Nah, kalau kaos, bahkan juga memadati lima kamar termasuk gudang di dalam rumah.
Kini, seiring berlalunya waktu, kaos-kaos itu pun berpindah tangan. Karena kaos-kaos itu dipesan di tempat sablonnya memang untuk dibagikan.
Terutama agar masyarakat mengenal gambar di kaos itu lalu saat pemilihan umum mencoblos gambar itu.
Rumah besar itu, kini memang lebih sering sepinya dibanding ramai.
Padahal, sebelumnya selalu ramai. Maklum, sang pemilik rumah mencalon menjadi wakil rakyat.

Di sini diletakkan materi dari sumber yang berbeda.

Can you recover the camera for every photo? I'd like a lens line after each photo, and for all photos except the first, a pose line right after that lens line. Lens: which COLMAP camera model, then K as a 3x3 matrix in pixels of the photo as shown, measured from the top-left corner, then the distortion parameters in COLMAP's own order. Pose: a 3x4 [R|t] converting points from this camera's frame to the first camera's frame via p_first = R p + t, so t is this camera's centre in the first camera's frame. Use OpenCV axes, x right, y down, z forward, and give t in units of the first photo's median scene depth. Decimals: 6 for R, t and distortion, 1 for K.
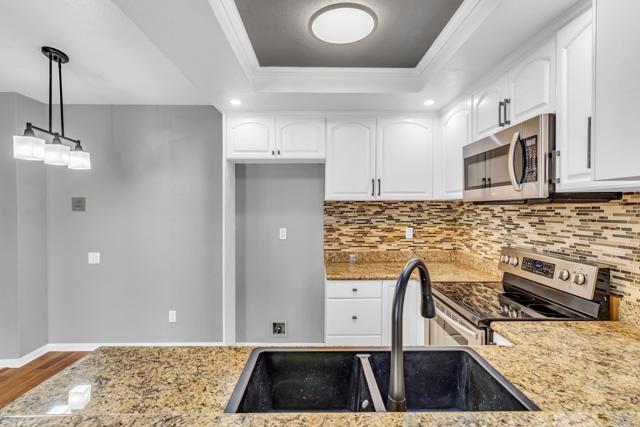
lens RADIAL K [[303.6, 0, 319.7], [0, 303.6, 208.8], [0, 0, 1]] dist [0.001002, 0.000188]
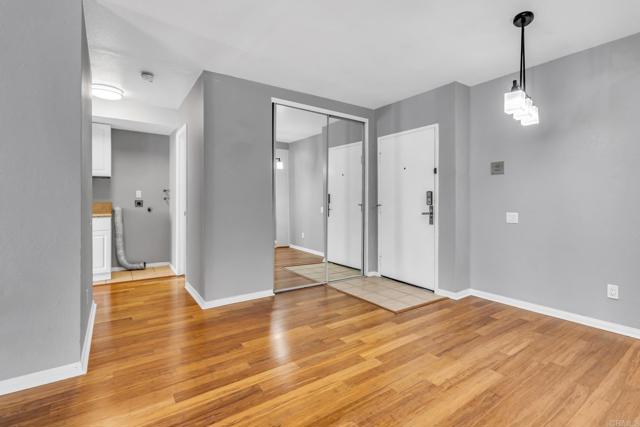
lens RADIAL K [[301.1, 0, 320.3], [0, 301.1, 200.6], [0, 0, 1]] dist [0.001976, 0.000277]
pose [[0.568042, -0.001330, -0.822999, -0.285402], [-0.000541, 0.999998, -0.001989, 0.115999], [0.823000, 0.001576, 0.568040, -0.165565]]
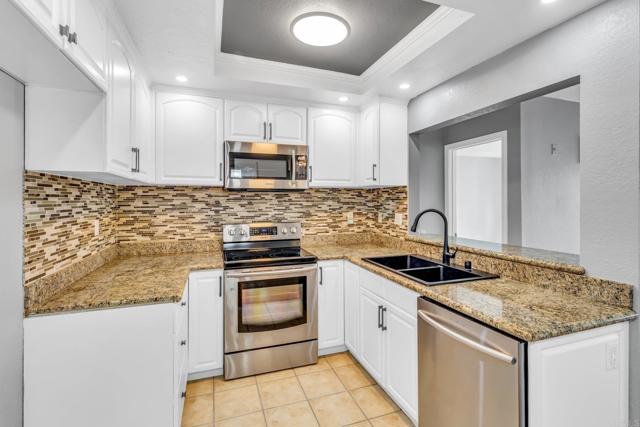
lens RADIAL K [[303.6, 0, 319.7], [0, 303.6, 208.8], [0, 0, 1]] dist [0.001002, 0.000188]
pose [[-0.326652, -0.023968, 0.944841, -0.596234], [0.002204, 0.999656, 0.026120, 0.021720], [-0.945142, 0.010614, -0.326487, 0.824435]]
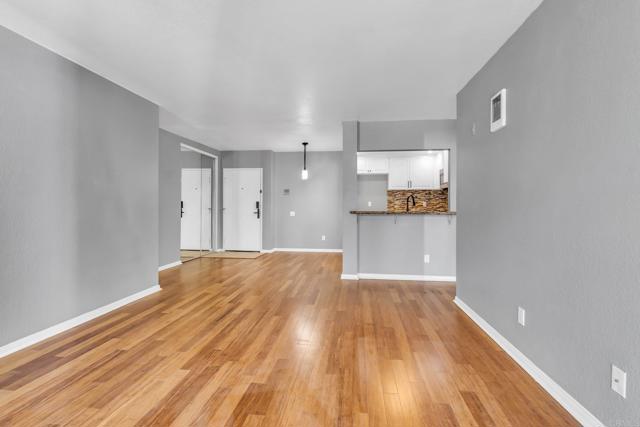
lens RADIAL K [[303.6, 0, 319.7], [0, 303.6, 208.8], [0, 0, 1]] dist [0.001002, 0.000188]
pose [[0.990321, 0.003111, -0.138764, -0.200146], [-0.002145, 0.999972, 0.007106, 0.114792], [0.138783, -0.006740, 0.990300, -1.577854]]
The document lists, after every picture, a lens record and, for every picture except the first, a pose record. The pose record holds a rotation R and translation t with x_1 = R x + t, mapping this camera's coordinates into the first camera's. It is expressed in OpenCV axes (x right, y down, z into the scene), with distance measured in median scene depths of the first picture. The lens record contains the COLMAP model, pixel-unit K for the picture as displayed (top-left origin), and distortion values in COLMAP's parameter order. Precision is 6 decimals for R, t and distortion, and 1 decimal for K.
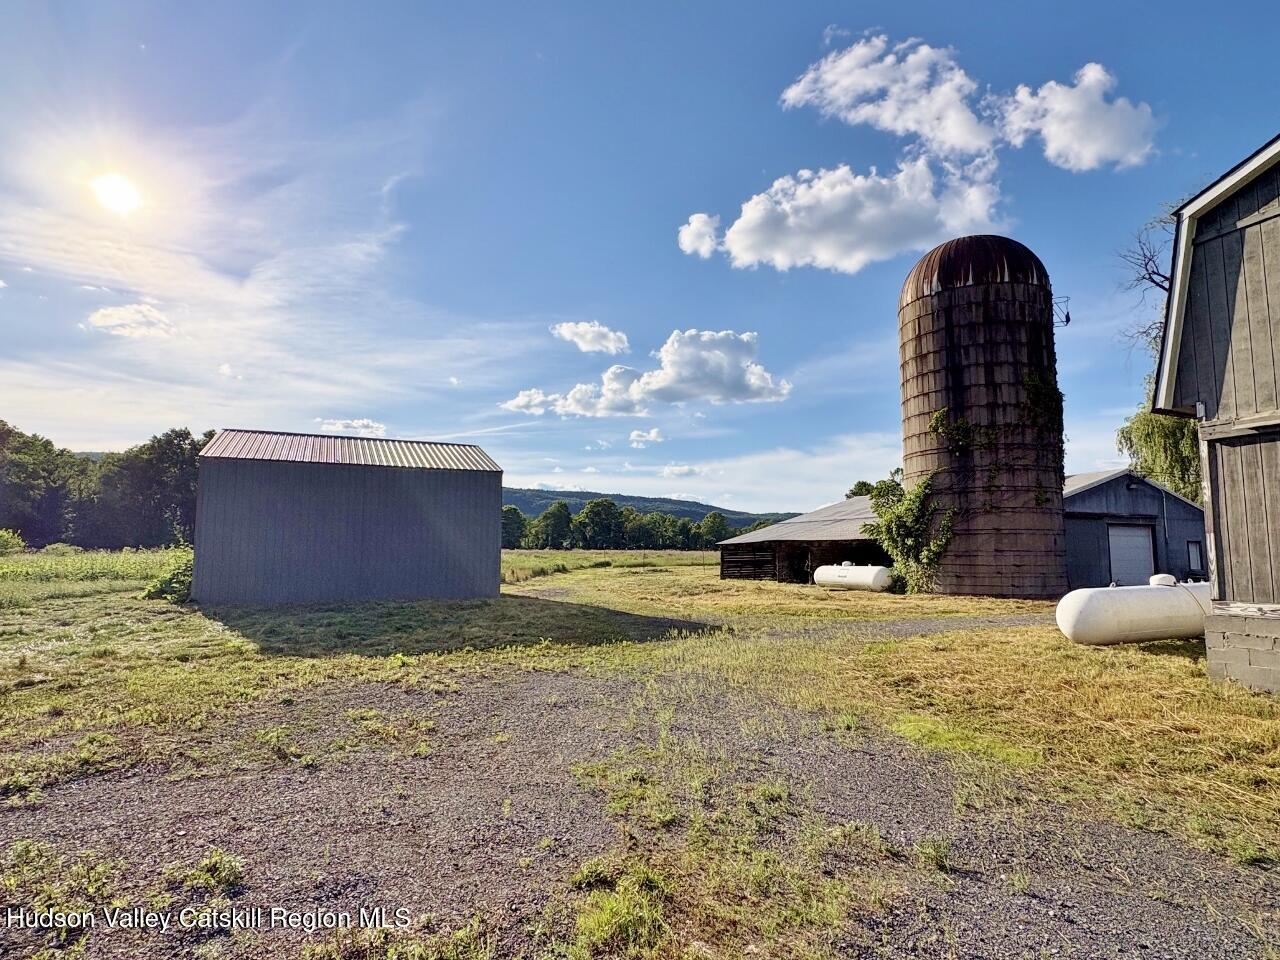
lens RADIAL K [[701.5, 0, 639.8], [0, 701.5, 480.7], [0, 0, 1]] dist [0.001677, 0.000594]
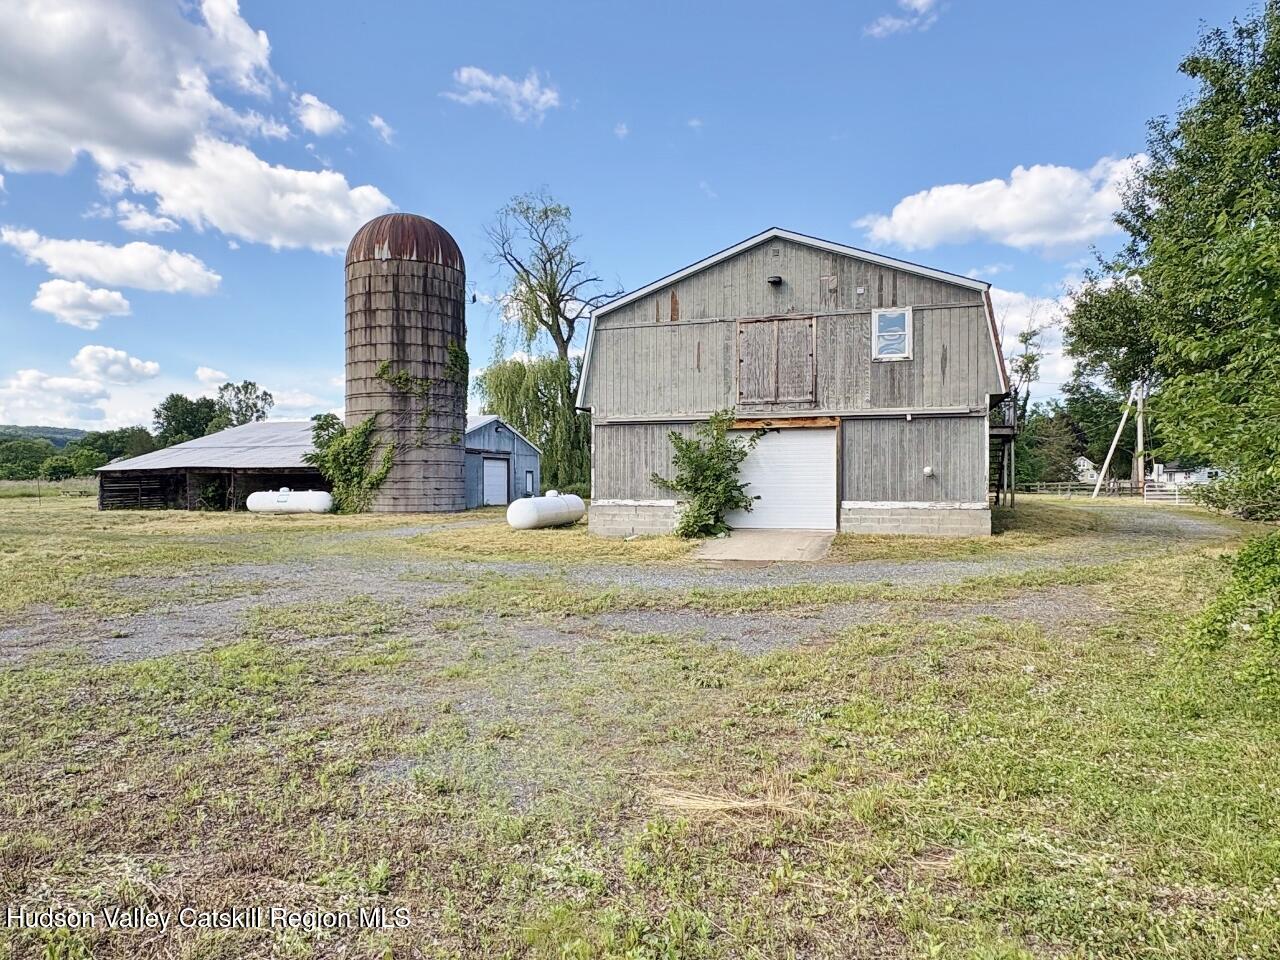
lens RADIAL K [[786.5, 0, 640.2], [0, 786.5, 479.1], [0, 0, 1]] dist [0.041628, -0.004413]
pose [[0.661634, 0.000102, 0.749827, -0.298426], [-0.074327, 0.995084, 0.065449, -0.020233], [-0.746134, -0.099035, 0.658389, -0.232658]]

Tak tanggung-tanggung, bukan wakil rakyat di daerah. Tapi di pusat. Calon independen.
Tak punya kendaraan partai. Gagahnya, Nang Ayu Ibrahim nantinya menyandang gelar senator kalau di Amerika sana. Atau Dewan Perwakilan Daerah kalau di negeri ini.
Upaya mencari dukungan memang bukan hanya melalui kaos.
“Banyak yang saya lakukan. Juga banyak yang saya janjikan, dan saya yakin akan saya penuhi kalau saya terpilih. Itu harus nyambung ke masyarakat,” ujar Nang Ayu Ibrahim beberapa waktu lalu kepada tim suksesnya.
Sebagai pengusaha pempek sekaligus mantan pejabat, Nang Ayu sesungguhnya telah sukses.
Tapi akankah, kesuksesan itu bisa diraihnya dalam perebutan kursi parlemen. Waktu lah yang dapat memberikan jaminan.
“Kita harus yakin. Kalau kita tidak yakin, bagaimana pemilih akan yakin,” tegas Nang Ayu kepada keluarganya juga.
Semua keluarga dan kerabat juga menjadi tim sukses internal yang bekerja sama dengan tim sukses eksternal yang bakal menggiring Nang Ayu ke ibukota.
Sehingga, kalau terpilih bukan lagi level provinsi yang dimainkan. Tapi sudah level negara.
“Bukan tak mungkin, usaha pempek Palembang kita juga bisa mengembangkan sayap ke seluruh persada,” ujar istri Nang Ayu, Jeng Sri yang kelahiran Jawa dan tamatan universitas.